Natal Penuh Haru di Lapas Tangerang, Wujudkan Hak Rohani Warga Binaan

PTSLOT — Suasana haru dan khidmat menyelimuti perayaan Natal di Lembaga Pemasyarakatan (Lapas) Kelas IIA Tangerang, Banten. Ibadah yang dihadiri oleh para warga binaan beragama Nasrani beserta sejumlah pegawai lapas ini turut dihadiri oleh Kepala Lapas, Triana Agustin, serta perwakilan dari Yayasan Trias Kasih Putih.

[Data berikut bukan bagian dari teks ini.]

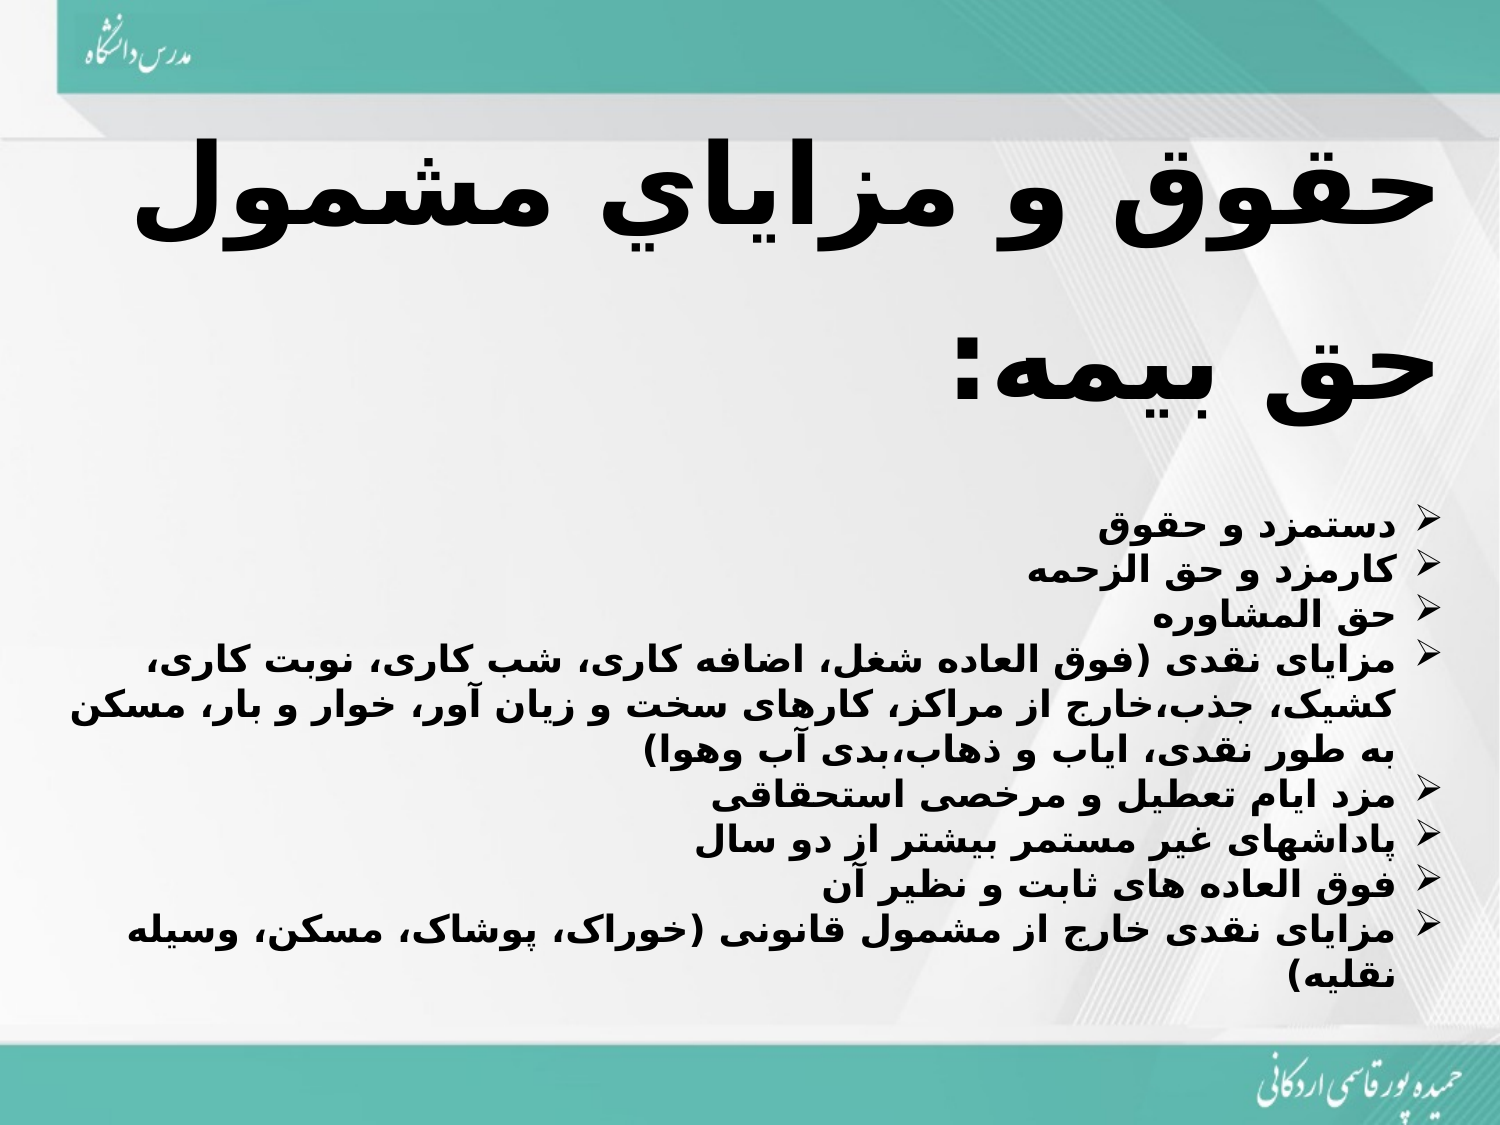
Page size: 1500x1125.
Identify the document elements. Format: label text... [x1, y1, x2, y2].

picture [0, 0, 1500, 1125]
text_box حقوق و مزاياي مشمول حق بيمه: دستمزد و حقوق کارمزد و حق الزحمه حق المشاوره مزایای نقدی (فوق العاده شغل، اضافه کاری، شب کاری، نوبت کاری، کشیک، جذب،خارج از مراکز، کارهای سخت و زیان آور، خوار و بار، مسکن به طور نقدی، ایاب و ذهاب،بدی آب وهوا) مزد ایام تعطیل و مرخصی استحقاقی پاداشهای غیر مستمر بیشتر از دو سال فوق العاده های ثابت و نظیر آن مزایای نقدی خارج از مشمول قانونی (خوراک، پوشاک، مسکن، وسیله نقلیه) [41, 63, 1459, 1048]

Momen Suka Cita dan Pemenuhan Hak

Kepala Lapas Tangerang, Triana Agustin, menegaskan bahwa perayaan Natal merupakan momen sukacita sekaligus hak kerohanian yang wajib dipenuhi bagi warga binaan selama menjalani proses pembinaan. Setiap tahun, antusiasme mereka dalam menyambut hari raya ini selalu tinggi, yang tercermin dari persiapan berbagai kegiatan.

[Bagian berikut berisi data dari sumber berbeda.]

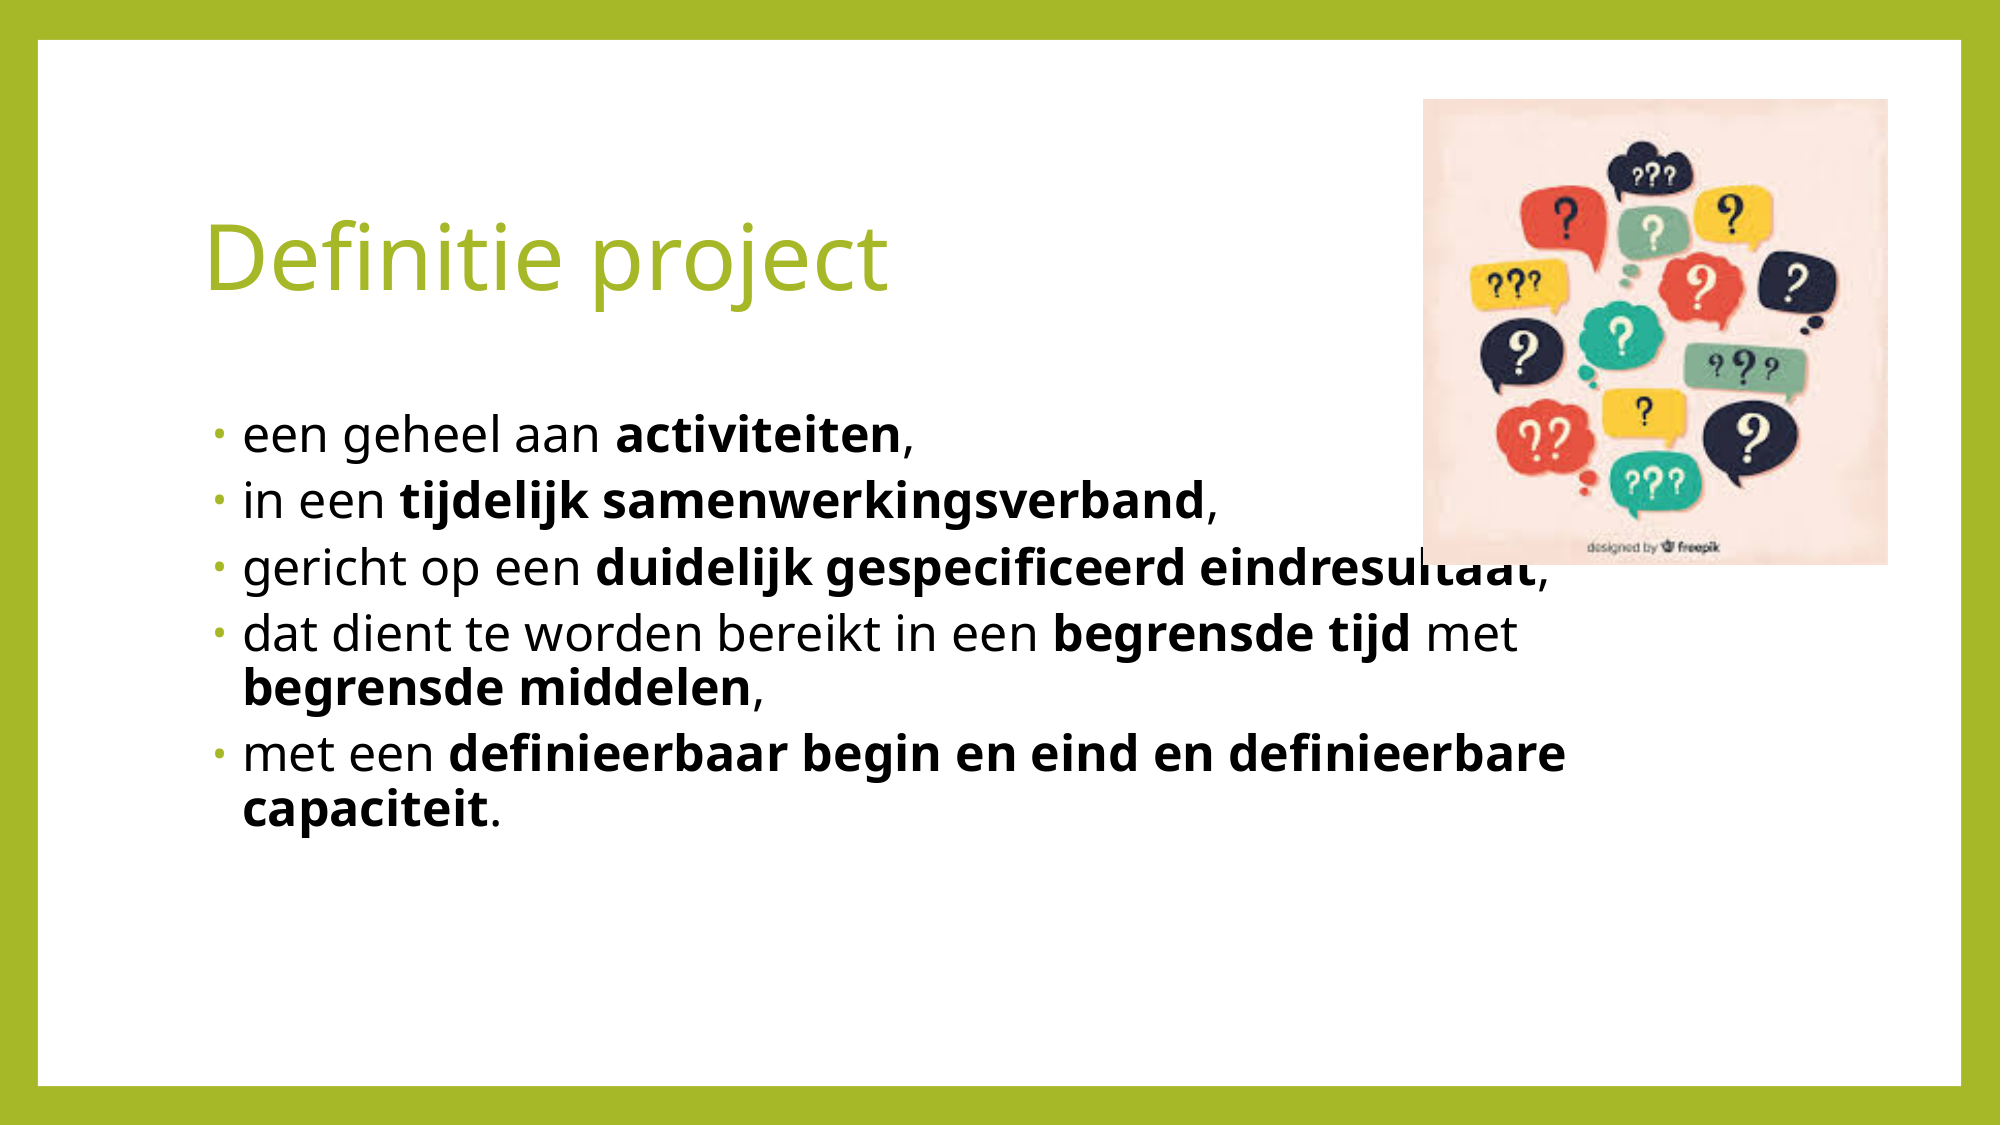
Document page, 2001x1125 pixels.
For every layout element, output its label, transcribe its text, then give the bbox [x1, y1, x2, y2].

“Wajah bahagia sangat terpancar dari mereka. Kami begitu senang bisa memberikan ruang pembinaan beragama dan merayakan sukacita Natal untuk warga binaan beragama Kristiani,” ujar Triana dalam keterangannya.

Rangkaian Kegiatan yang Bermakna

Perayaan tersebut diisi dengan beragam aktivitas yang penuh makna. Rangkaian acara meliputi persembahan pujian, penampilan tarian, permainan alat musik angklung dan kolintang, hingga drama musikal. Ibadah juga dimeriahkan dengan kesaksian, khotbah Natal yang disampaikan oleh Pendeta Robson Samosir, serta doa bersama.

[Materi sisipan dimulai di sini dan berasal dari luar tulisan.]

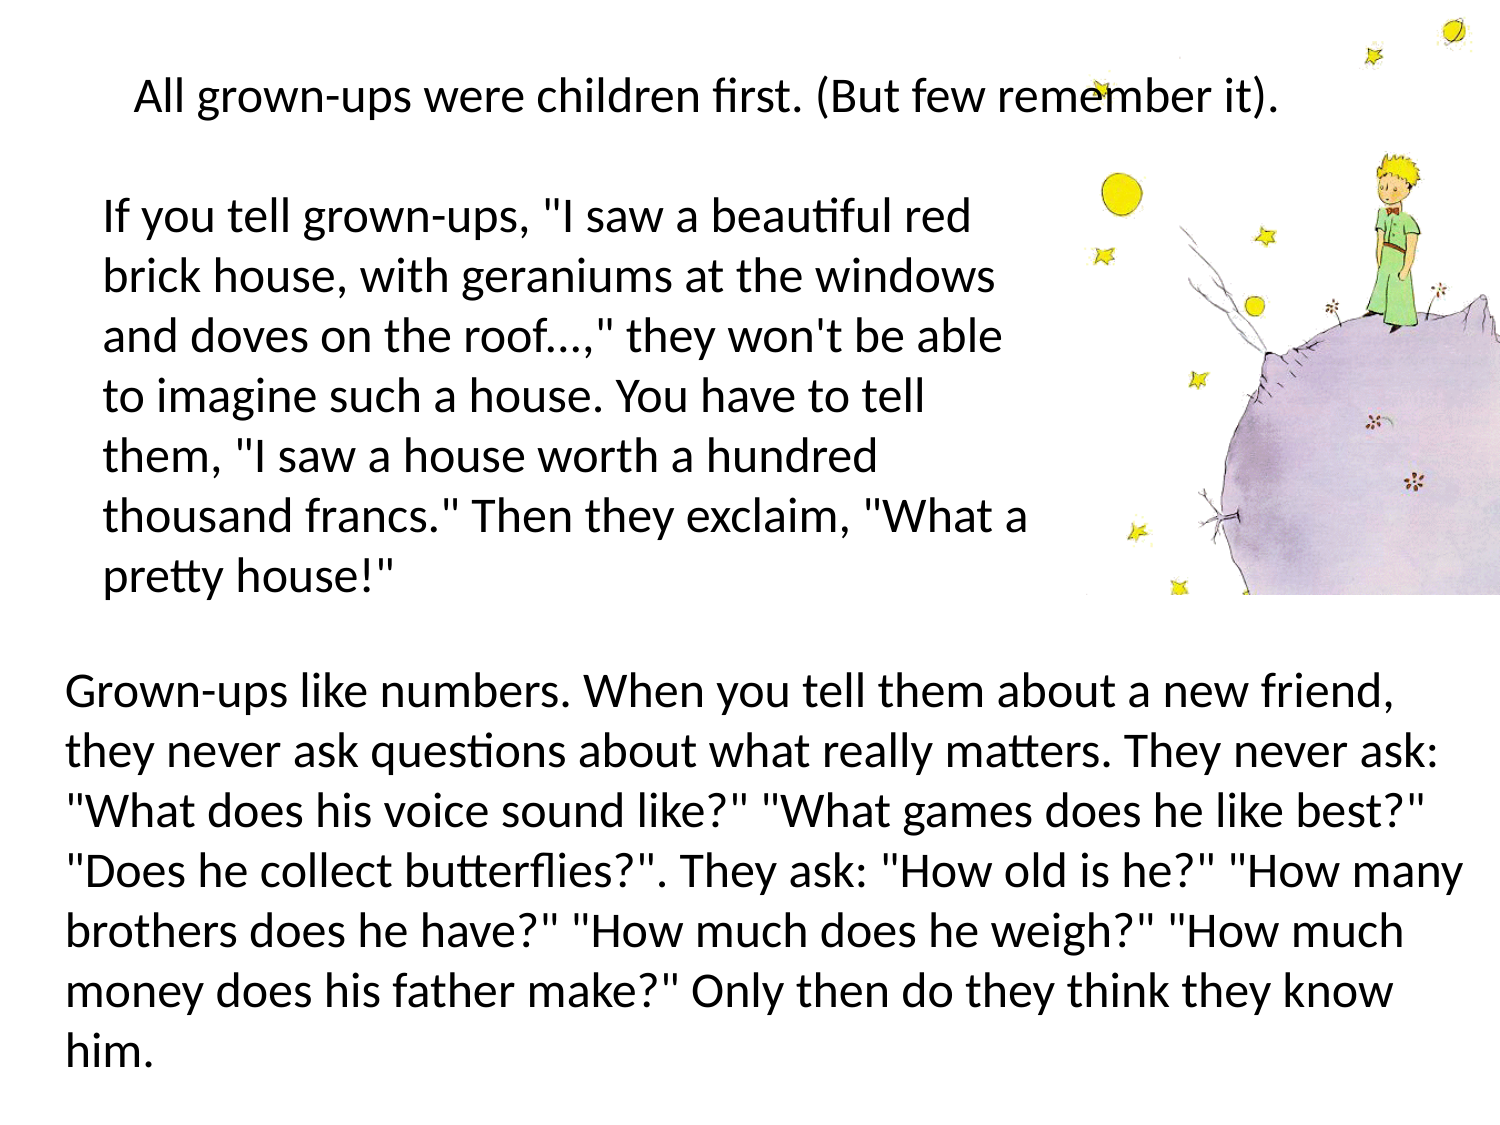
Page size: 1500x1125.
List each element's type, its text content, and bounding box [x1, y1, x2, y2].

text_box All grown-ups were children first. (But few remember it). [118, 55, 1059, 130]
picture [1064, 0, 1500, 595]
text_box If you tell grown-ups, "I saw a beautiful red brick house, with geraniums at the windows and doves on the roof...," they won't be able to imagine such a house. You have to tell them, "I saw a house worth a hundred thousand francs." Then they exclaim, "What a pretty house!" [87, 174, 1050, 610]
text_box Grown-ups like numbers. When you tell them about a new friend, they never ask questions about what really matters. They never ask: "What does his voice sound like?" "What games does he like best?" "Does he collect butterflies?". They ask: "How old is he?" "How many brothers does he have?" "How much does he weigh?" "How much money does his father make?" Only then do they think they know him. [50, 649, 1500, 1085]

Komitmen Lapas dalam Pembinaan Rohani

Triana menjelaskan, penyelenggaraan perayaan ini adalah bentuk komitmen nyata Lapas Kelas IIA Tangerang dalam menghormati dan memenuhi hak-hak kerohanian warga binaan. Hal ini diharapkan dapat menjadi langkah awal bagi mereka untuk terus memperdalam iman dan memperbaiki diri.

“Kami harap perayaan ini menjadi langkah awal bagi mereka untuk terus mencintai Tuhan dan memperbaiki diri dengan lebih baik lagi,” imbuhnya.

Natal sebagai Momentum Perbaikan Diri

Di akhir pernyataannya, Triana berpesan agar warga binaan memaknai perayaan Natal sebagai momentum introspeksi dan penguatan diri. Pesan moral ini diharapkan menjadi bekal berharga, baik selama menjalani masa hukuman maupun saat nantinya kembali ke tengah keluarga dan masyarakat.

“Jadikan peristiwa Natal sebagai kekuatan dan tuntunan, baik selama menjalani masa pidana maupun kelak ketika kembali ke keluarga dan masyarakat,” tutup Triana.